Sankaran Namboothiri was an orthodox Brahmin and a feudal landlord. In his community, only the eldest son was permitted to marry Namboothiri women and only their children legitimized as Namboothiris. The younger sons were only permitted to engage in live-in relationships with women belonging to lower castes. Sankaran being against that custom had married a Nair woman, defying the elders in his family. After obtaining his share of the joint family property, he lived with his wife and children.

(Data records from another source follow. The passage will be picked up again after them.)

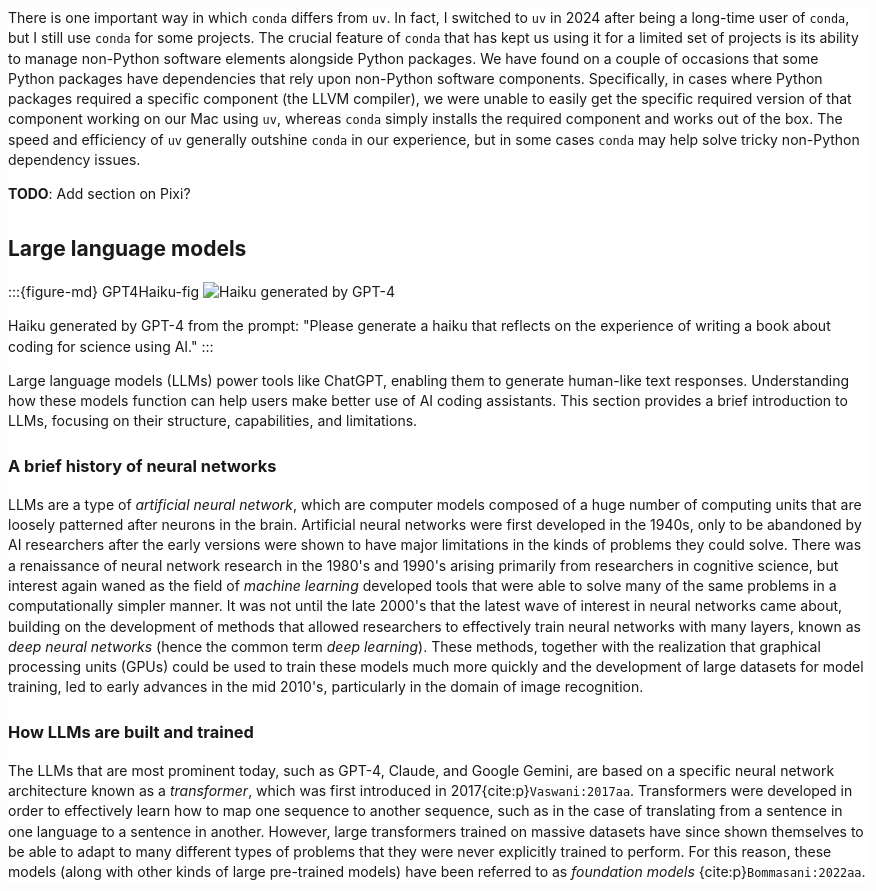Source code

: There is one important way in which `conda` differs from `uv`. In fact, I switched to `uv` in 2024 after being a long-time user of `conda`, but I still use `conda` for some projects. The crucial feature of `conda` that has kept us using it for a limited set of projects is its ability to manage non-Python software elements alongside Python packages.  We have found on a couple of occasions that some Python packages have dependencies that rely upon non-Python software components.  Specifically, in cases where Python packages required a specific component (the LLVM compiler), we were unable to easily get the specific required version of that component working on our Mac using `uv`, whereas `conda` simply installs the required component and works out of the box.  The speed and efficiency of `uv` generally outshine `conda` in our experience, but in some cases `conda` may help solve tricky non-Python dependency issues.

**TODO**: Add section on Pixi?

## Large language models

:::{figure-md} GPT4Haiku-fig
<img src="images/gpt4_haiku.png" alt="Haiku generated by GPT-4" width="400px">

Haiku generated by GPT-4 from the prompt: "Please generate a haiku that reflects on the experience of writing a book about coding for science using AI."
:::



Large language models (LLMs) power tools like ChatGPT, enabling them to generate human-like text responses. Understanding how these models function can help users make better use of AI coding assistants. This section provides a brief introduction to LLMs, focusing on their structure, capabilities, and limitations.

### A brief history of neural networks

LLMs are a type of *artificial neural network*, which are computer models composed of a huge number of computing units that are loosely patterned after neurons in the brain.  Artificial neural networks were first developed in the 1940s, only to be abandoned by AI researchers after the early versions were shown to have major limitations in the kinds of problems they could solve.  There was a renaissance of neural network research in the 1980's and 1990's arising primarily from researchers in cognitive science, but interest again waned as the field of *machine learning* developed tools that were able to solve many of the same problems in a computationally simpler manner.  It was not until the late 2000's that the latest wave of interest in neural networks came about, building on the development of methods that allowed researchers to effectively train neural networks with many layers, known as *deep neural networks* (hence the common term *deep learning*). These methods, together with the realization that graphical processing units (GPUs) could be used to train these models much more quickly and the development of large datasets for model training, led to early advances in the mid 2010's, particularly in the domain of image recognition.

### How LLMs are built and trained

The LLMs that are most prominent today, such as GPT-4, Claude, and Google Gemini, are based on a specific neural network architecture known as a *transformer*, which was first introduced in 2017{cite:p}`Vaswani:2017aa`.  Transformers were developed in order to effectively learn how to map one sequence to another sequence, such as in the case of translating from a sentence in one language to a sentence in another.  However, large transformers trained on massive datasets have since shown themselves to be able to adapt to many different types of problems that they were never explicitly trained to perform.  For this reason, these models (along with other kinds of large pre-trained models) have been referred to as *foundation models* {cite:p}`Bommasani:2022aa`.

Several years later, a wild animal attacked him and his daughter. An astrologer confirmed Sankaran’s fear that it was due to a curse by the elders of his community. The astrologer also declared that his one-month-old grandchild was the devil’s seed. He suggested severe punishment for the child, which led to conflicts within the family.
What was the punishment? What was the outcome of the conflict? What was the fate of the child?
Discover the answers in Life is a Bed of Roses.
K. P. Chandrasekharan, a 61-year-old ex-banker, was born in a remote village in North Malabar; then part of Madras State but part of Kerala since November 1, 1956. He has experienced life in an upper caste landlord family in perpetual deterioration, suffered the adverse consequences of the social, political, and economic changes in the society, and lived the transition from feudal to capitalist society.
After his superannuation from the bank, he became an affiliate member of the Institute of Management Consultants of India (IMCI) and started a management consultancy firm in Kannur. Life is a Bed of Roses is his first work of fiction, emanating from both his painful, actual experience and wild imagination.
His family consists of his wife, son, and daughter-in-law.